On connaît les raisons qui ont poussé le général de Gaulle à doter notre pays de l'arme nucléaire. C'était au nom de l'indépendance nationale et d'une stratégie de dissuasion, toujours en vigueur, dont l'efficacité est néanmoins soumise à la présence parallèle du parapluie atomique déployé par les Etats-Unis. Présence dont se contentent d'ailleurs nos voisins européens. Le prix à payer a été important et la facture s'est alourdie, aujourd'hui, d'un coût humain inacceptable. Il serait facile d'affirmer que les temps ont changé. Que 1961, année de « Gerboise verte », n'est pas 2010. Qu'à l'époque de la Guerre froide et du redressement de la France, la vie ou la santé d'un jeune homme valait moins que l'intérêt général ou que cette fameuse raison d'État qui se passe de justifications. Mais c'est un peu court. Une vingtaine de militaires tués en Afghanistan font, de nos jours, un drame national. Comment passer par pertes et profits des centaines d'appelés du contingent sacrifiés sur l'autel de la force de frappe pour cause d'expérimentation physiologique et psychologique ? En exposant ces soldats amateurs, les autorités politiques et militaires de l'époque ont fait preuve non pas d'inconscience, puisqu'elles connaissaient les dangers et ne cherchaient qu'à en mesurer les conséquences sur les êtres humains, mais bien d'un souverain mépris pour une jeunesse transformée en cobayes. Le long silence de l'armée, spécialiste en la matière, est un aveu. En plaidant que les doses reçues lors des essais incriminés étaient « faibles », l'actuel ministre de la Défense protège sans doute l'institution qu'il représente, mais il n'atténue en aucun cas la responsabilité de celle-ci dans la destruction de dizaines d'existences, condamnées, en outre, à l'oubli. Soyons rassurés : l'aventure continue. La France de 2010 est rétive au désarmement nucléaire proposé par Barack Obama.

Pierre FRÉHEL.

Des milliers de vétérans demandent réparation
Cinquante ans après l'explosion de la première bombe atomique française en Algérie, des milliers de vétérans des essais nucléaires, persuadés d'être malades de la radioactivité, se battent pour la reconnaissance de leur préjudice. « Aussitôt après l'explosion, on nous a dit "allez voir le résultat". On nous a donné de belles combinaisons en tissu blanc qui ne servaient à rien et un masque à gaz », raconte Auguste Ribet, 74 ans, avec une voix très enrouée par un cancer de la gorge. Moi, on m'a même demandé d'aller planter le drapeau français dans le trou de l'explosion », ajoute Gérard Dellac, 71 ans, atteint depuis 1991 d'un cancer de la peau.

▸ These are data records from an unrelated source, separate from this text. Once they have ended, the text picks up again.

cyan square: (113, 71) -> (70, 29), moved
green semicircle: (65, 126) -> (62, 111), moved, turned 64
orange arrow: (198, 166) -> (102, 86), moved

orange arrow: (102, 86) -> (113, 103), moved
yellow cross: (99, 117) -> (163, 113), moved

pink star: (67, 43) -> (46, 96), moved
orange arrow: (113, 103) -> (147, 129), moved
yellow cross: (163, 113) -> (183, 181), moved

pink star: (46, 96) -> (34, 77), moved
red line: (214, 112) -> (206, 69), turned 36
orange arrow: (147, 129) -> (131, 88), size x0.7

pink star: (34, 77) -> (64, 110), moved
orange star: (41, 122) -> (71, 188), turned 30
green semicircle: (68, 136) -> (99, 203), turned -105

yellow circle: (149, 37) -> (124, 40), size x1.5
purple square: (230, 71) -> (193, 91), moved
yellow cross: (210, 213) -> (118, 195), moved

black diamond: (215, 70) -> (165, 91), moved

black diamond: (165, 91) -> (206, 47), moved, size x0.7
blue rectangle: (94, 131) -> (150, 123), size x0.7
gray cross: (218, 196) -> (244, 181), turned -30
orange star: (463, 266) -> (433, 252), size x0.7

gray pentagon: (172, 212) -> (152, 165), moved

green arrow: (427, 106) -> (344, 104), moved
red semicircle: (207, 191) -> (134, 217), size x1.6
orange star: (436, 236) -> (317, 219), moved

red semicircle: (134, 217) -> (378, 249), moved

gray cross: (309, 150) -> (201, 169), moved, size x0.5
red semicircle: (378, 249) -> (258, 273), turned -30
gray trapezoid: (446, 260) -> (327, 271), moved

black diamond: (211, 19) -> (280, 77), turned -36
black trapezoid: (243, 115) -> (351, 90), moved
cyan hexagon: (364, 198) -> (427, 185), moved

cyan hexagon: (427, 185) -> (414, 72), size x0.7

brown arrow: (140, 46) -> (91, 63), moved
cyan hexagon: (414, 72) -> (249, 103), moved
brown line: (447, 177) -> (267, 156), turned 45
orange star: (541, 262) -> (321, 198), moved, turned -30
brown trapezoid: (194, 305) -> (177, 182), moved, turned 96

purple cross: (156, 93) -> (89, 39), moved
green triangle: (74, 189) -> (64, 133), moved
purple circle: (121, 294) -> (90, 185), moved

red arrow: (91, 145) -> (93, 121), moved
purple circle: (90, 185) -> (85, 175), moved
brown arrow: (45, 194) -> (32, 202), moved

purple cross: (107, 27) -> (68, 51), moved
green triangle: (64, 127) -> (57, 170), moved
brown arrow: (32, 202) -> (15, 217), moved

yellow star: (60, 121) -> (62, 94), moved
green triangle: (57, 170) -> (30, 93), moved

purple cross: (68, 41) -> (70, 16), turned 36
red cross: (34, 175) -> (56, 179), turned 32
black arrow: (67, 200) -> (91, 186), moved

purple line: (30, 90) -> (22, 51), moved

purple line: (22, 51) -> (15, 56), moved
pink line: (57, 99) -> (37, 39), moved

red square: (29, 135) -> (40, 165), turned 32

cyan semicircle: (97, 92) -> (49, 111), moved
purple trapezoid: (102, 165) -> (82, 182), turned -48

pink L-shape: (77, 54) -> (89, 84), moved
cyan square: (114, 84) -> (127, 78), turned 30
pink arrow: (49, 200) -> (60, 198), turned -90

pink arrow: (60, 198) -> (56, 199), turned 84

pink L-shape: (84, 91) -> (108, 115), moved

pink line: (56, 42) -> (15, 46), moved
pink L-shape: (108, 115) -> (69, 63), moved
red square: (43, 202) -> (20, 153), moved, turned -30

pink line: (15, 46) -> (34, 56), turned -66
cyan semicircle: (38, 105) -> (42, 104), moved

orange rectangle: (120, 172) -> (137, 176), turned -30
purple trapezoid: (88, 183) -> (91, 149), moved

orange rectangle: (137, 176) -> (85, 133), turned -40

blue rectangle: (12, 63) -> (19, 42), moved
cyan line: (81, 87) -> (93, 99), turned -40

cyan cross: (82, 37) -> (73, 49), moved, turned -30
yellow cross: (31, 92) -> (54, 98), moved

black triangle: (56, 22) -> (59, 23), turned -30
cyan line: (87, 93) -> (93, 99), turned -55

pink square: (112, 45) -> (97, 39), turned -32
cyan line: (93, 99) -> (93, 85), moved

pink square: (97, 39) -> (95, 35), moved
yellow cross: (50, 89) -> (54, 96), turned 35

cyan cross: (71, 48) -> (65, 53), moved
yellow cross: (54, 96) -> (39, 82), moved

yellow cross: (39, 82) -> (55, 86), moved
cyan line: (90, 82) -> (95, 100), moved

Des témoignages comme ceux-là, l'Association des Vétérans des Essais nucléaires (Aven) en a récolté une multitude auprès des 4 500 adhérents qu'elle revendique, tous ceux qui ont participé, eux ou leur conjoint, aux 210 essais nucléaires français entre 1960 et 1996 en Algérie, puis en Polynésie. Selon une étude de l'association fondée en 2001 par un vétéran chercheur à l'Inserm, décédé depuis, les vétérans ont notamment deux fois plus de cancers que les français de plus de 65 ans. L'étude se base sur 1 800 réponses à un questionnaire. L'association note aussi une mortalité infantile trois fois supérieure à la moyenne chez les descendants de ces vétérans. Ils sont peu nombreux à avoir obtenu gain de cause en justice jusqu'à présent l'État a demandé des preuves de la contamination, que les vétérans disent souvent ne pas pouvoir obtenir à cause du « secret défense » ou de l'absence de données, et du lien de causalité entre la maladie et l'exposition.